The mystery of the construction of the Egyptian pyramids has long been debated by archaeologists.
It has long been understood that the ancient Egyptians excavated the rock used to build the pyramids from Tula, eight miles away, while the granite was quarried from Aswan, 533 miles away. But this time archaeologists have discovered evidence of how the ancient Egyptians built the Great Pyramid of Giza in 2600 BC, including ancient scrolls and a system of ships and channels that transported 170,000 tons of limestone.
So how were these stones transported to Giza? This question is hotly debated among archaeologists.

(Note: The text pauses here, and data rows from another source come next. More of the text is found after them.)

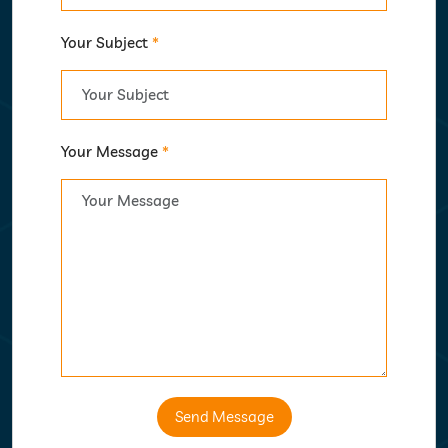
Your Subject
*
Your Message
*
Send Message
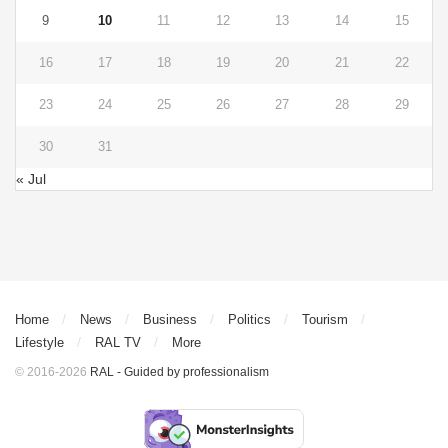
9
10
11
12
13
14
15
16
17
18
19
20
21
22
23
24
25
26
27
28
29
30
31
« Jul
Home
News
Business
Politics
Tourism
Lifestyle
RAL TV
More
© 2016-2026
RAL - Guided by professionalism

So can those ancient scrolls discovered in archeology and the ships and channel system that transported 170,000 tons of limestone solve this mystery?
What is Giza? Giza is part of modern Cairo, where the tomb of Pharaoh Khufu was built in 2600 BC.

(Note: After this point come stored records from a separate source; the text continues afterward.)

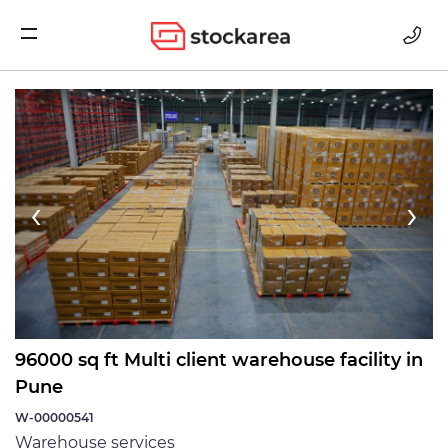
Storage
‹
›
96000 sq ft Multi client warehouse facility in
Pune
W-00000541
Warehouse services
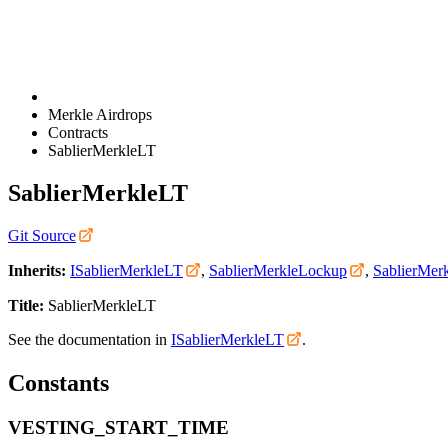
Merkle Airdrops
Contracts
SablierMerkleLT
SablierMerkleLT
Git Source
Inherits:
ISablierMerkleLT
,
SablierMerkleLockup
,
SablierMerk
Title:
SablierMerkleLT
See the documentation in
ISablierMerkleLT
.
Constants
VESTING_START_TIME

New evidence shows that thousands of laborers transported 170,000 tons of limestone along the Nile using wooden boats, planks and ropes. The 2.5-ton stones were transported via a specially designed water transport system to an inland port not far from the base of the pyramid. Ancient hand scrolls, ceremonial boats and water transport networks discovered in archeology can further unravel this mystery.

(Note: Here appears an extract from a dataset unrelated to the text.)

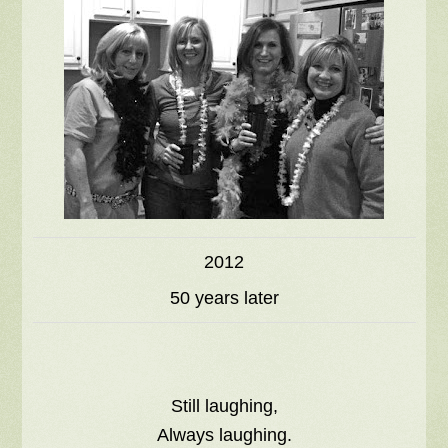
2012
50 years later
Still laughing,
Always laughing.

The ancient scrolls, the only original record of the pyramid’s construction recorded by an overseer named Mele, detail how the limestone was transported from Tula to Giza via Bronze Age shipping lanes.
Archaeologist Mark Rayner discovered a channel under the pyramid.
“We mapped out the main canal basin in the unloading area at the foot of the Giza Plateau,” said archaeologist Mark Rayner.